Much has been said, much has been promoted, much indeed has happened and continues to happen as the saga known in the social media world with the hashtag #aldub unabashedly titillates the Filipino sense of "kilig."
Many have commented on the superficiality of the experience - its essentially nothing more than a teenage crush acted upon by essentially young adults pretending (or at least is presented as such) to have never even seen each other in person. Piled upon by the dizzying media coverage and the almost mythic proportions it has attained in the ephemeral mindset of the Filipino psyche, it has attained more than its due (in my opinion) share.
From the national demagoguery it has unleashed comes the quintessentially Filipino propensity for emotional tearjerkers. We are, without a doubt, a people so hung up on emotional states of momentary bliss that we cling to juvenile displays of romantic awkwardness with a mindless gusto of an unrequited lover.
I am reminded of a recent survey which includes Filipinos as one of the most emotional peoples in the world. What is the socio-cultural background of this #aldub phenomenon?
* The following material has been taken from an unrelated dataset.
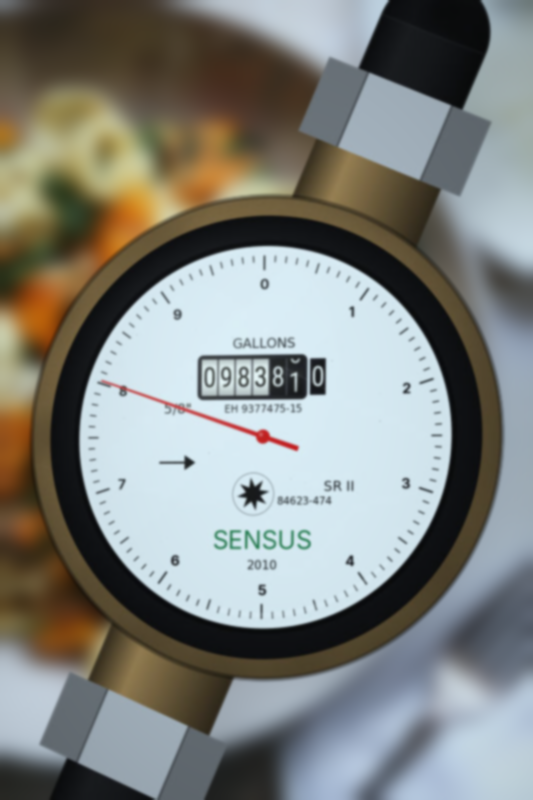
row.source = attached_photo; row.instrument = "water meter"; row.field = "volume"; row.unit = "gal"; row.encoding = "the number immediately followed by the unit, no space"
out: 983808.0gal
In the interest of full disclosure, be it known that in no stretch of the imagination am I a social scientist. I am, for all intents and purposes, a masa. As a professional educator and nurse however, I can say that I am speaking from a disinterested viewpoint of a secular humanist, citizen of this ever so complex nation. In all my personal and professional experiences, the #aldub PHENOMENON is actually not an aberration nor is it an unusuality, but a regular outburst of national catharsis that is the Filipino experience.
Ours is a society of contradictions - where religiosity is outwardly displayed at the same time as massive corruption undercuts our social-political fabric. Where thousands of baccalaureate graduates are produced a year at the same time as millions of uneducated children ply the streets. Where poverty is manifest in the ubiquitous presence of homeless urban dwellers while the ruling elite live in opulent palaces of splendor.
The #aldub phenomenon therefore is a national release against the endemic contradictions of life in the Philippines. It is a national hurrah to the otherwise unbearable complexities of the ordinary Filipino - yes, the #aldub phenomenon wraps the Filipino - me, you, us, with the necessary antidote to the chaos that is our politics, the shattered social fabric that is our increasingly schizophrenic view of what our future should be, what our destiny can be.
For all that has been said about the manifest superficiality of the #aldub phenomenon, one thing clearly shows itself - we are a people so lost in our situation that we find glory in the most juvenile of emotions. There is nothing wrong with that, if only we could start to grow out of this perpetual malaise of created "Neverland", we can start to face our national problems as young adults, not as love-strucked teens. Then again, it's just me.